- _Task description_:
Retype all entries exactly, skipping pictures.

- _Stored entries_:
..........
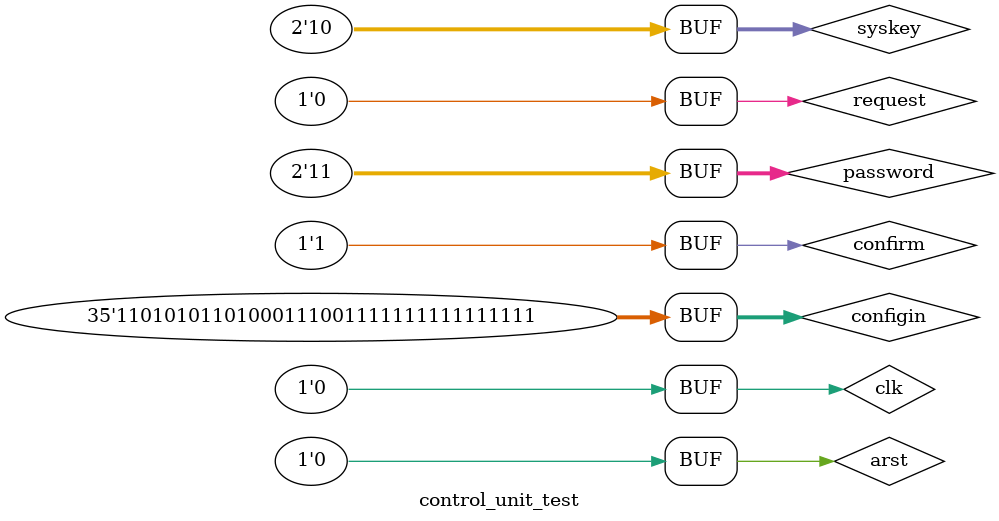
<source format=v>
`timescale 1ns / 1ps

module control_unit_test;
 // Inputs
 reg arst;
 reg clk;
 reg request;
 reg confirm;
 reg [1:0] password;
 reg [1:0] syskey;
 reg [34:0] configin;
 // Outputs
 wire [34:0] configout;
 wire write_en;
 wire [2:0] dbg_state;
 // Instantiate the Unit Under Test (UUT)
 ControlUnit uut (
  .arst(arst), 
  .clk(clk), 
  .request(request), 
  .confirm(confirm), 
  .password(password), 
  .syskey(syskey), 
  .configin(configin), 
  .configout(configout), 
  .write_en(write_en), 
  .dbg_state(dbg_state)
 );
 initial begin
  arst = 1;
  clk = 0;
  #40 arst=0;
  repeat (30)
   #40 clk = ~clk;
   end
 initial begin
  // Initialize Inputs
  request = 0;
  confirm = 0;
  syskey = 2'b10;
  configin = 0;
  #80;//IDLE state
  request = 1'b1;
  #80;// ACTIVE state
  password = 2'b10;
  confirm = 1'b1;
  request = 1'b1;
  #80;//REQUEST state
  confirm = 1'b1;
  request = 1'b1;
  configin = 35'b11010101101000111001010101011001010;
  #80;//STORE state
  password = 2'b11;
  #80;//IDLE state
  request = 1'b1;
  #80;// ACTIVE state
  confirm = 1'b1;
  request = 1'b1;
  #80;//REQUEST state
  confirm = 1'b1;
  request = 1'b1;
  configin = 35'b11010101101000111001111111111111111;
  #80;//STORE state
  #80
  request = 1'b0;
 end
endmodule
</source>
..........
- _Output of the exercise_:
<source format=v>
`timescale 1ns / 1ps

module control_unit_test;
 // Inputs
 reg arst;
 reg clk;
 reg request;
 reg confirm;
 reg [1:0] password;
 reg [1:0] syskey;
 reg [34:0] configin;
 // Outputs
 wire [34:0] configout;
 wire write_en;
 wire [2:0] dbg_state;
 // Instantiate the Unit Under Test (UUT)
 ControlUnit uut (
  .arst(arst), 
  .clk(clk), 
  .request(request), 
  .confirm(confirm), 
  .password(password), 
  .syskey(syskey), 
  .configin(configin), 
  .configout(configout), 
  .write_en(write_en), 
  .dbg_state(dbg_state)
 );
 initial begin
  arst = 1;
  clk = 0;
  #40 arst=0;
  repeat (30)
   #40 clk = ~clk;
   end
 initial begin
  // Initialize Inputs
  request = 0;
  confirm = 0;
  syskey = 2'b10;
  configin = 0;
  #80;//IDLE state
  request = 1'b1;
  #80;// ACTIVE state
  password = 2'b10;
  confirm = 1'b1;
  request = 1'b1;
  #80;//REQUEST state
  confirm = 1'b1;
  request = 1'b1;
  configin = 35'b11010101101000111001010101011001010;
  #80;//STORE state
  password = 2'b11;
  #80;//IDLE state
  request = 1'b1;
  #80;// ACTIVE state
  confirm = 1'b1;
  request = 1'b1;
  #80;//REQUEST state
  confirm = 1'b1;
  request = 1'b1;
  configin = 35'b11010101101000111001111111111111111;
  #80;//STORE state
  #80
  request = 1'b0;
 end
endmodule
</source>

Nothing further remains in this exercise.